CHAPTER 12 – National Institutes of Health Policy on the Inclusion of Women and Minorities as Subjects in Clinical Research

2007 
Publisher Summary National Institutes of Health (NIH) focused on scientific considerations in constructing its guidelines to meet the congressional mandate requiring the inclusion of women and minorities as subjects in clinical research. Implementation of the inclusion guidelines has supported the emerging field of sex-/gender-based medicine. Outreach efforts to communicate the requirements of this policy have been effective and have promoted continued dialog among investigators, potential volunteers, and their communities.

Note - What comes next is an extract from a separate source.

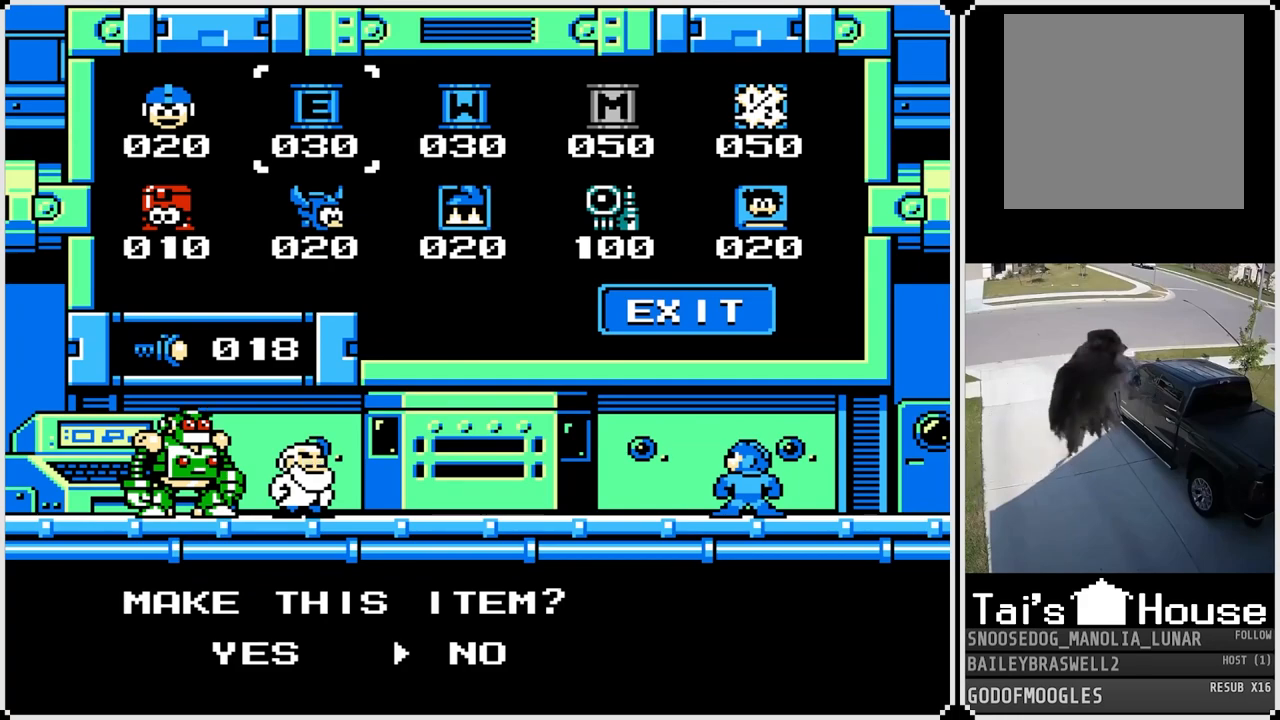
{"buttons": [], "left_stick": "center", "right_stick": "center", "events": [[216, "CIRCLE", "down"], [333, "CIRCLE", "up"]]}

The policy and procedures for implementing the requirements are effectively monitored and revised as science demands. Studies that do not meet the requirements are being properly identified, and administrative procedures allow for timely resolution of problems. Procedures have been developed to monitor and measure inclusion after research awards are made. Appropriate measures have also been instituted to ensure that the requirement to provide valid analysis of differences in intervention effect for NIH-defined phase III trials is being met and to encourage the publication of this information. The most cogent argument in favor of the NIH inclusion policy is the societal cost of continued gaps in scientific knowledge about important health problems that affect both women and men of diverse racial/ethnic groups. Sex and racial/ethnic differences must be appraised when generalizing results to entire populations.